Passage to read:
= = = = =

16. Re:Leaky Fawcet by GooberToo · 2010-08-10 18:39 · Score: 2, Insightful
  
  I often see uptimes measured in years. It's not at all unusual for a server to need no driver updates for it's useful lifetime if you spec the hardware based on stable drivers being available. The software needs updates in that time, but not the drivers.
  Yes, we've all seen that. It makes for nice bragging rights. But realistically, to presume that one might have a badly leaking application, which can not ever be restarted, and that memory/paging fragmentation is not a consequence, to justify a poor practice is just that, a poor practice. And of course, that completely ignores the fact that there are likely nasty kernel bugs going unfixed. So it means you're advertising a poor practice, which will likely never be required, as an excuse to maintain uptime at the expense of security and/or reliability.
  And if you somehow manage to break the odds whereby the poor practice miraculously pays off, you can always create a paging file.
17. Re:Leaky Fawcet by akanouras · 2010-08-10 18:46 · Score: 1
  
  I apologise, I didn't pay enough attention to the context while replying.
  Indeed, using swapping for the sole purpose of mitigating memory leaks is wrong.
18. Re:Leaky Fawcet by tenchikaibyaku · 2010-08-10 19:08 · Score: 1
  
  I have lately disabled my swap for a very simple reason: with 4GB of RAM, the swap was only ever used when some rouge application suddenly went into an eat-all-memory loop *cough*adobe flash*cough*.

= = = = =

Data lines:
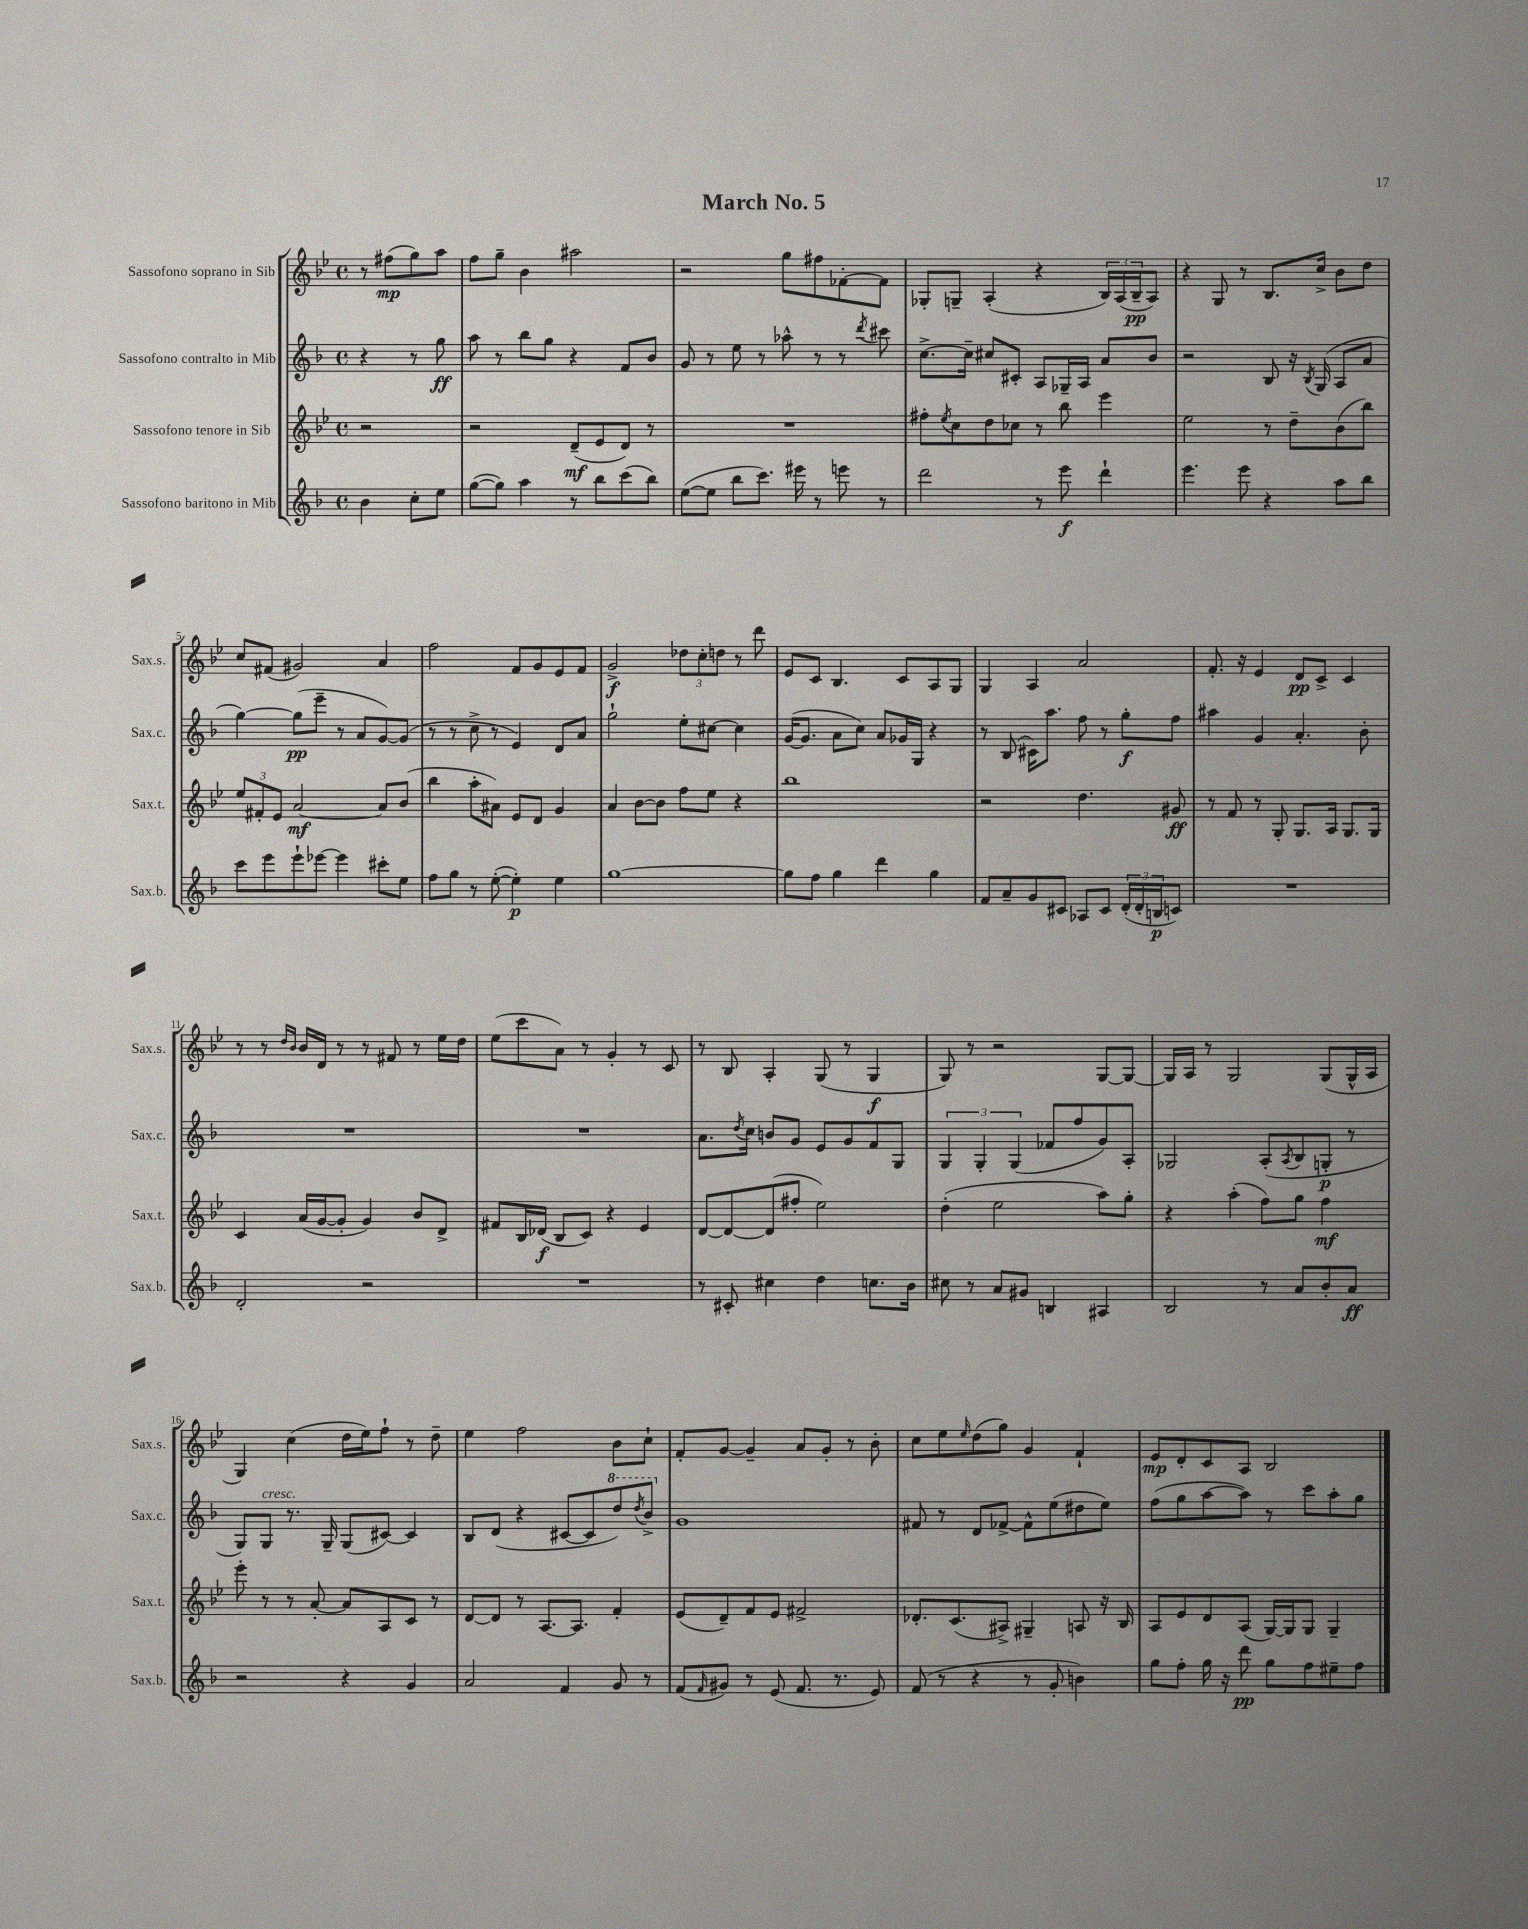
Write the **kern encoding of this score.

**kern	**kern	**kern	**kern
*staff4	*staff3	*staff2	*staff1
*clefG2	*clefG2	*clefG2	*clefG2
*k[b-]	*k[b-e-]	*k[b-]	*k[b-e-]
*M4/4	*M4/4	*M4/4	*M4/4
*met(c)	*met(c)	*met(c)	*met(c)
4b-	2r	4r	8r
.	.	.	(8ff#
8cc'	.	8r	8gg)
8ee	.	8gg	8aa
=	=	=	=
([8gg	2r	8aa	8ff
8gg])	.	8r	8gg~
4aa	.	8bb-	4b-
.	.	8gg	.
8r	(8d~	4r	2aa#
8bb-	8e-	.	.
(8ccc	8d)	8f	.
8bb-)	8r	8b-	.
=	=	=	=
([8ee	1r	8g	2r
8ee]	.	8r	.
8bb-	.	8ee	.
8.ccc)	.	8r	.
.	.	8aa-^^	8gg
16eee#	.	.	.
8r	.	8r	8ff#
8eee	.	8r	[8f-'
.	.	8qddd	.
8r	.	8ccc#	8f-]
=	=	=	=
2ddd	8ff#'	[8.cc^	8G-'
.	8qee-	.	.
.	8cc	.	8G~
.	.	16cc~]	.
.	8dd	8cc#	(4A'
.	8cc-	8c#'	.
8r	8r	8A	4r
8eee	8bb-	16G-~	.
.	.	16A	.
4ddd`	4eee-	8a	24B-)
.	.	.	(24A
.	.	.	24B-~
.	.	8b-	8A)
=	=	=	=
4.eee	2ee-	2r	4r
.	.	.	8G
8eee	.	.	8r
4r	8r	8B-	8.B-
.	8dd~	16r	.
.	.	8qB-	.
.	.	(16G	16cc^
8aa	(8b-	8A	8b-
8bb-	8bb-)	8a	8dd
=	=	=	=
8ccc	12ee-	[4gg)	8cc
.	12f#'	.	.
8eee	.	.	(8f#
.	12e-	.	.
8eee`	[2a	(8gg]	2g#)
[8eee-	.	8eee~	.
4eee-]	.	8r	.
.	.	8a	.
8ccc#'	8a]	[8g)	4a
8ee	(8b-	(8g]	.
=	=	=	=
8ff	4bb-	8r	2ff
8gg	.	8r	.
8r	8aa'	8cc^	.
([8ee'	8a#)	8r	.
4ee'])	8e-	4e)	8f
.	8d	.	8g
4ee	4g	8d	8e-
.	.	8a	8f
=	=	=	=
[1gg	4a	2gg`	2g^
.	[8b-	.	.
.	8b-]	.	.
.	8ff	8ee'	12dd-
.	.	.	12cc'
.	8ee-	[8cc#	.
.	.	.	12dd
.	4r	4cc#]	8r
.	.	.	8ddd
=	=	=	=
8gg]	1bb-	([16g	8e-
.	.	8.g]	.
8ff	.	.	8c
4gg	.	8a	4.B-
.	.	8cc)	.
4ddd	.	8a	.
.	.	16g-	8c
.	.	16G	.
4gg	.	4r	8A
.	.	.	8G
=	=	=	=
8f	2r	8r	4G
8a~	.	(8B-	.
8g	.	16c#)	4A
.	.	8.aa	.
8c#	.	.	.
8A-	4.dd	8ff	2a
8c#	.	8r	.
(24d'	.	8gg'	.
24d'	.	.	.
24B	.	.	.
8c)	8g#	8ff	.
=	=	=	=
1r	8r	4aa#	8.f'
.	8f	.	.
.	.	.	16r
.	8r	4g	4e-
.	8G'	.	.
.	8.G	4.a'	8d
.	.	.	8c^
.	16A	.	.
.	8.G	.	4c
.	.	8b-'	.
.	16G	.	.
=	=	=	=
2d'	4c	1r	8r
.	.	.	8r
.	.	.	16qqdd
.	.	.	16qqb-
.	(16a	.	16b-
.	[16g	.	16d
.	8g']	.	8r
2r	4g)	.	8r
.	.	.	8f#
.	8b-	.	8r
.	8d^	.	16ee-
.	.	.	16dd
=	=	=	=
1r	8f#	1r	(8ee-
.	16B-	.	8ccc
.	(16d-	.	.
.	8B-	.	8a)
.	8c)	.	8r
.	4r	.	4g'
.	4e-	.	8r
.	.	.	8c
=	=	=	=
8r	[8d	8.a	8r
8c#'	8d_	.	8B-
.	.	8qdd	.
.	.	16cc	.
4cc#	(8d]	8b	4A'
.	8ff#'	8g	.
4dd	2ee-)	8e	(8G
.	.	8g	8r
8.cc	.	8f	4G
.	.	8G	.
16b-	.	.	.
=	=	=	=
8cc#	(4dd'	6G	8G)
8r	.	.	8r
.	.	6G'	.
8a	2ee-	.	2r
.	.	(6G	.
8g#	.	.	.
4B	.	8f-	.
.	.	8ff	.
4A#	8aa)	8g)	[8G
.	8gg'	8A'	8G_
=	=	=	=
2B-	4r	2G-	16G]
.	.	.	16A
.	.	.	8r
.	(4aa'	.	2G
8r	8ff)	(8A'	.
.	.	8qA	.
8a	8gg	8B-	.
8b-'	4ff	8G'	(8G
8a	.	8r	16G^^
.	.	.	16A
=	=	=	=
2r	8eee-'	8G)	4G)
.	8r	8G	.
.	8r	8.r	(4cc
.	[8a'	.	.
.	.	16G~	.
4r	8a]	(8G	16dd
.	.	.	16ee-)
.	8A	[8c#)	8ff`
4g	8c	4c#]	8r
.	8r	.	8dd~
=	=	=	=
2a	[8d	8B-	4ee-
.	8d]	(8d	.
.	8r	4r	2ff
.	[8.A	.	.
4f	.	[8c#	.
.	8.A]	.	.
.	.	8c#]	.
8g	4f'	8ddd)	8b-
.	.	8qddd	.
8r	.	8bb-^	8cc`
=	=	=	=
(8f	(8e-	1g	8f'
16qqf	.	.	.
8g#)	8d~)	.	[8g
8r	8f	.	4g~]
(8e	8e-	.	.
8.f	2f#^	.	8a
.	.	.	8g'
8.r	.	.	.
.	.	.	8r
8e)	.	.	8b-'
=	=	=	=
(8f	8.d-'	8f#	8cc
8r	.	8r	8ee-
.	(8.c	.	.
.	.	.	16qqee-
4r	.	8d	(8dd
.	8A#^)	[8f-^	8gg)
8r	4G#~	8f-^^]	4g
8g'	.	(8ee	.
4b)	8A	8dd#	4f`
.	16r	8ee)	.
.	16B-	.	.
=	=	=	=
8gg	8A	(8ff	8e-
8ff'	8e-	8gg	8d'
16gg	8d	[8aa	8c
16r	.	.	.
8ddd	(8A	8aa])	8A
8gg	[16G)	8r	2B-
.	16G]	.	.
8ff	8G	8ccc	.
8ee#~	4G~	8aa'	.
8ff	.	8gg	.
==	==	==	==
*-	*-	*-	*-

= = = = =

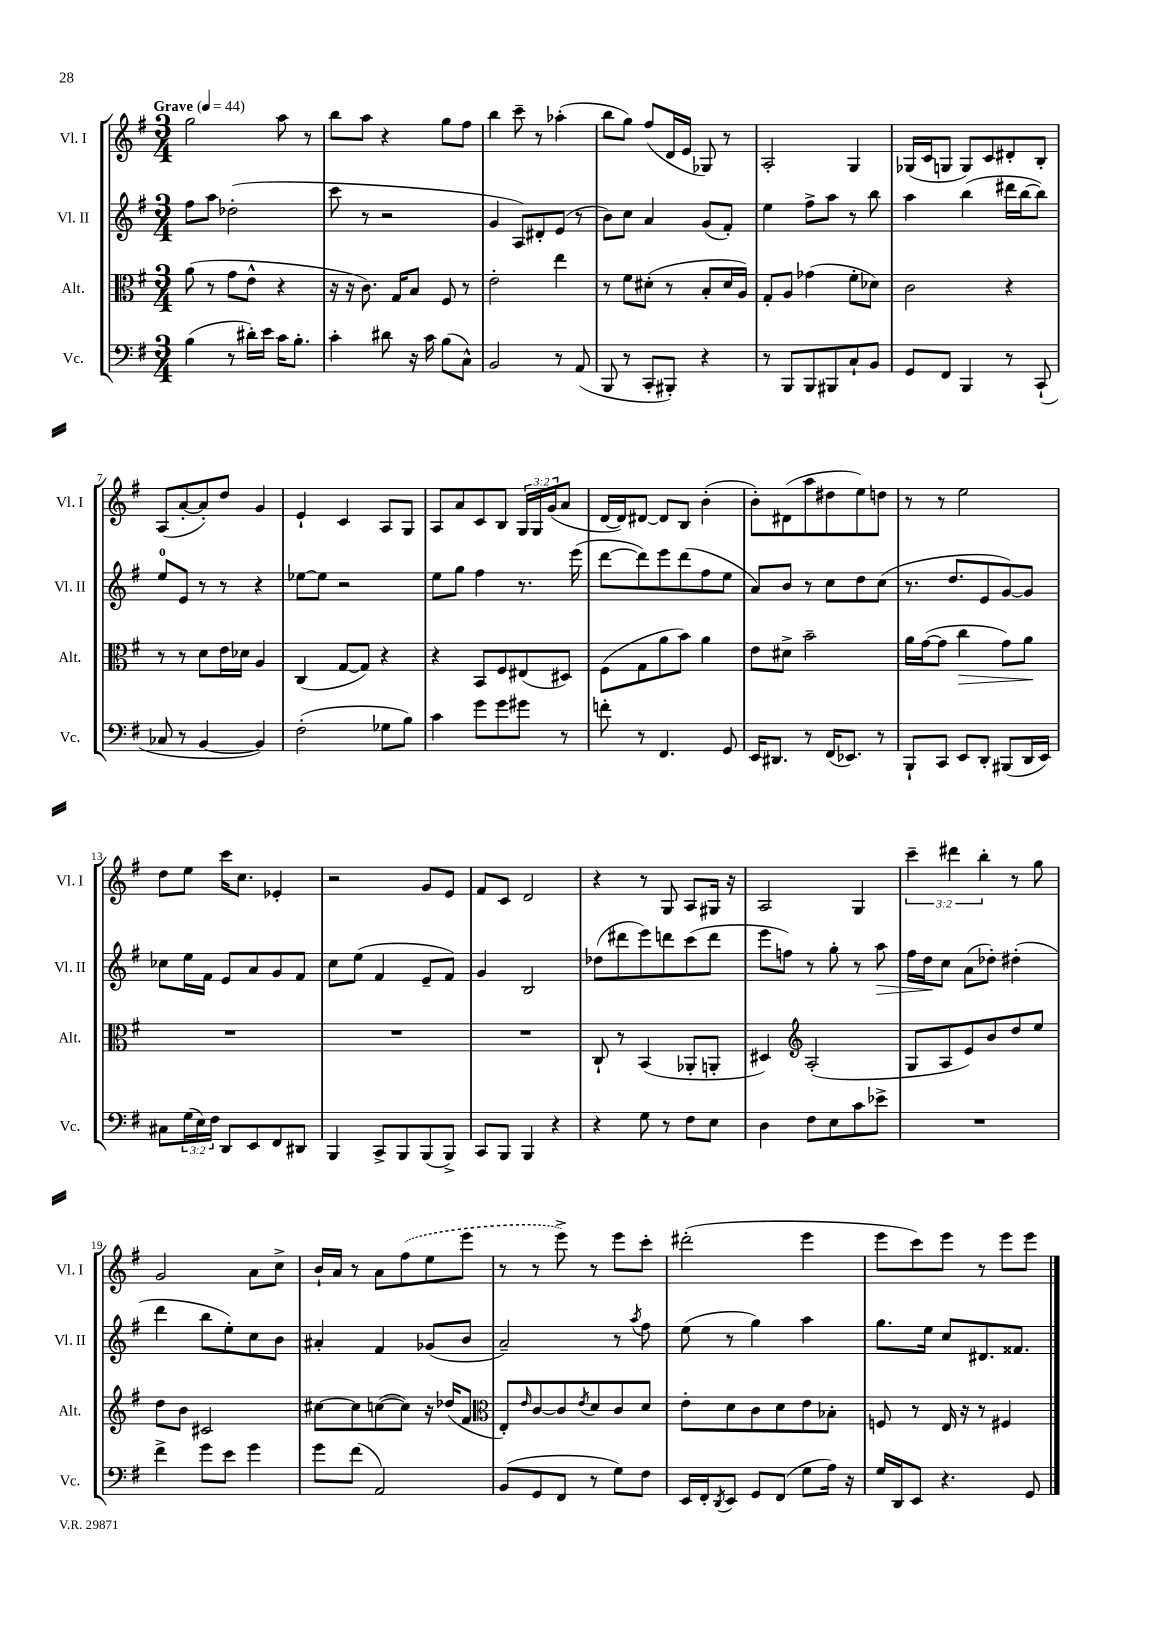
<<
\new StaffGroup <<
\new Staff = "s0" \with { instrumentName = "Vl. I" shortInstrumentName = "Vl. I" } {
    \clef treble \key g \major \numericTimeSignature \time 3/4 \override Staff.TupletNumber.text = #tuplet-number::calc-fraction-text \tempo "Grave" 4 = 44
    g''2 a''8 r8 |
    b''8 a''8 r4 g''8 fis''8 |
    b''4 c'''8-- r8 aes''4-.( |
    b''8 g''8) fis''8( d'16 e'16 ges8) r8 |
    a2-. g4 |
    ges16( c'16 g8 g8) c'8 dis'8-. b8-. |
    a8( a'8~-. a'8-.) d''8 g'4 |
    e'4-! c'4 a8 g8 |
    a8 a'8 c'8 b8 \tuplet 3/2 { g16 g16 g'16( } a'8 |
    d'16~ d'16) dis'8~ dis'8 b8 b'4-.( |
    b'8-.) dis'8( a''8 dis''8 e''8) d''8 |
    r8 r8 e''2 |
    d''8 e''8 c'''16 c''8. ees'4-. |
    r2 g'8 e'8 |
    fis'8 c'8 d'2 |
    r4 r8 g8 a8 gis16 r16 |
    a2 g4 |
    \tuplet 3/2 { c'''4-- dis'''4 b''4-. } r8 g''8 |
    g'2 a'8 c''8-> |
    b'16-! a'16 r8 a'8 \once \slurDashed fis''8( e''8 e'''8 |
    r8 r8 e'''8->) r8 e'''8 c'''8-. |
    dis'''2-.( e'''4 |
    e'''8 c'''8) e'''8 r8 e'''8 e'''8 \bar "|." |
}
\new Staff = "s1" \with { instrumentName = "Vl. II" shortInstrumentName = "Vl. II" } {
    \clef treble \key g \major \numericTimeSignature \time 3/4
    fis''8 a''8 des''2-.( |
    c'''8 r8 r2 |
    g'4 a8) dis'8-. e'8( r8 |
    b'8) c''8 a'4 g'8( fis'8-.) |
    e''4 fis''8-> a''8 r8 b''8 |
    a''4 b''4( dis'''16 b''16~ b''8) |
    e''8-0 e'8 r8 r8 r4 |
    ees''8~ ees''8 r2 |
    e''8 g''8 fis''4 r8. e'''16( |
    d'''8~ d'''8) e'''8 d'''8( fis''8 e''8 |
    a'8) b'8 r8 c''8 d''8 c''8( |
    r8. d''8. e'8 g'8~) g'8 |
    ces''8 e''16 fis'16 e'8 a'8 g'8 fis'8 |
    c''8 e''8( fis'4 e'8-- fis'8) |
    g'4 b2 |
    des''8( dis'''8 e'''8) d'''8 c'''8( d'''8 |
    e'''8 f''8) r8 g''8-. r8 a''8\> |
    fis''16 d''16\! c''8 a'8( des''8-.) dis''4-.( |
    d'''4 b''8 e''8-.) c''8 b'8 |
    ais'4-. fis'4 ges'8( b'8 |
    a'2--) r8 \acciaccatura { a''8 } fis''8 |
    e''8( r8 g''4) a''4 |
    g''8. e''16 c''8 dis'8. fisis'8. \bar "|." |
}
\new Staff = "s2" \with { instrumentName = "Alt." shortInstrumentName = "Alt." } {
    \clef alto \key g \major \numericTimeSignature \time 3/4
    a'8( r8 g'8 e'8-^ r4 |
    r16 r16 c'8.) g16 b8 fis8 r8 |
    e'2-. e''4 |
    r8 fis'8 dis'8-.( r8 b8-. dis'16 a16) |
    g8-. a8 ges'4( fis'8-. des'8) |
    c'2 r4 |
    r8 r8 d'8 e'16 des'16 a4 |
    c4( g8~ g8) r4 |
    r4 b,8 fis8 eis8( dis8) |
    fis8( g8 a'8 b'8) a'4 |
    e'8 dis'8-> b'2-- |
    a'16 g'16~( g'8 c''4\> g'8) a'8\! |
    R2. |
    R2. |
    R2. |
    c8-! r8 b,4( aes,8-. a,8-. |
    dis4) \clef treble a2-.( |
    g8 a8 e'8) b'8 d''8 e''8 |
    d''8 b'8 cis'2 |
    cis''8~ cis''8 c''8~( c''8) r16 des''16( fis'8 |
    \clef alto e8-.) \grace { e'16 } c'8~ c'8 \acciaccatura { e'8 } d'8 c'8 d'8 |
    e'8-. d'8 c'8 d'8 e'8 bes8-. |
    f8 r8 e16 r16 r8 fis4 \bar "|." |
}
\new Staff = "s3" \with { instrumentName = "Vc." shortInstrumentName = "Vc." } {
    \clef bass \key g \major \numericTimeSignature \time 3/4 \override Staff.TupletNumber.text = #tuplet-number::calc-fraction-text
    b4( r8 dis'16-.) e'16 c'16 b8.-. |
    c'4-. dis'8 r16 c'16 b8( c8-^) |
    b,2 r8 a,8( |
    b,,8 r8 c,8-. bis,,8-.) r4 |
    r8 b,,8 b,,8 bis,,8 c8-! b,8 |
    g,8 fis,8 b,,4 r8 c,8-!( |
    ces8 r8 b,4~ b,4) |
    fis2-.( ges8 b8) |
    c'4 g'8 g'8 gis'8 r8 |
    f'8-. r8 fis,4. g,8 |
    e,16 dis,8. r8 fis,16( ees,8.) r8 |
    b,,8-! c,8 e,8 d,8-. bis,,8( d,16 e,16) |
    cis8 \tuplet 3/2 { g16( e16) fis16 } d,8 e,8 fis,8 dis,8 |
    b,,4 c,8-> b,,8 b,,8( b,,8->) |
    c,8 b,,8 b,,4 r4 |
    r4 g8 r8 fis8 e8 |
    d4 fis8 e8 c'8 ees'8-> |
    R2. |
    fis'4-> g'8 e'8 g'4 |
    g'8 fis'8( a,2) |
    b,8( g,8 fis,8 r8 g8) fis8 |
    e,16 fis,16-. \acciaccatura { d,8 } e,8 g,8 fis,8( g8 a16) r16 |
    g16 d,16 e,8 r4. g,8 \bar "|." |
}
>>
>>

= = = = =

Tasks to carry out:
1 – Reproduce verbatim the part of the forum thread between "17. Re:Leaky Fawcet" and "loop *cough*adobe flash*cough*.", inclusive.
2 – Answer these from the forum thread:
(a) How much RAM does tenchikaibyaku have?
(b) According to GooberToo, what can you always create if the poor practice pays off?
(c) According to akanouras, using swapping for what sole purpose is wrong?
3 – Decide whether each statement agrees with the forum thread. Answer yes or no, and quote the words that settle it.
(a) GooberToo's post says nasty kernel bugs are likely going unfixed.
(b) tenchikaibyaku has recently disabled swap.
(c) akanouras considers swapping used only to mitigate memory leaks acceptable.
None of the entries are needed here.

Results:
1 –
17. Re:Leaky Fawcet by akanouras · 2010-08-10 18:46 · Score: 1
  
  I apologise, I didn't pay enough attention to the context while replying.
  Indeed, using swapping for the sole purpose of mitigating memory leaks is wrong.
18. Re:Leaky Fawcet by tenchikaibyaku · 2010-08-10 19:08 · Score: 1
  
  I have lately disabled my swap for a very simple reason: with 4GB of RAM, the swap was only ever used when some rouge application suddenly went into an eat-all-memory loop *cough*adobe flash*cough*.

2 –
(a) 4GB
(b) A paging file
(c) Mitigating memory leaks

3 –
(a) Yes: "there are likely nasty kernel bugs going unfixed"
(b) Yes: "I have lately disabled my swap for a very simple reason"
(c) No: "Indeed, using swapping for the sole purpose of mitigating memory leaks is wrong."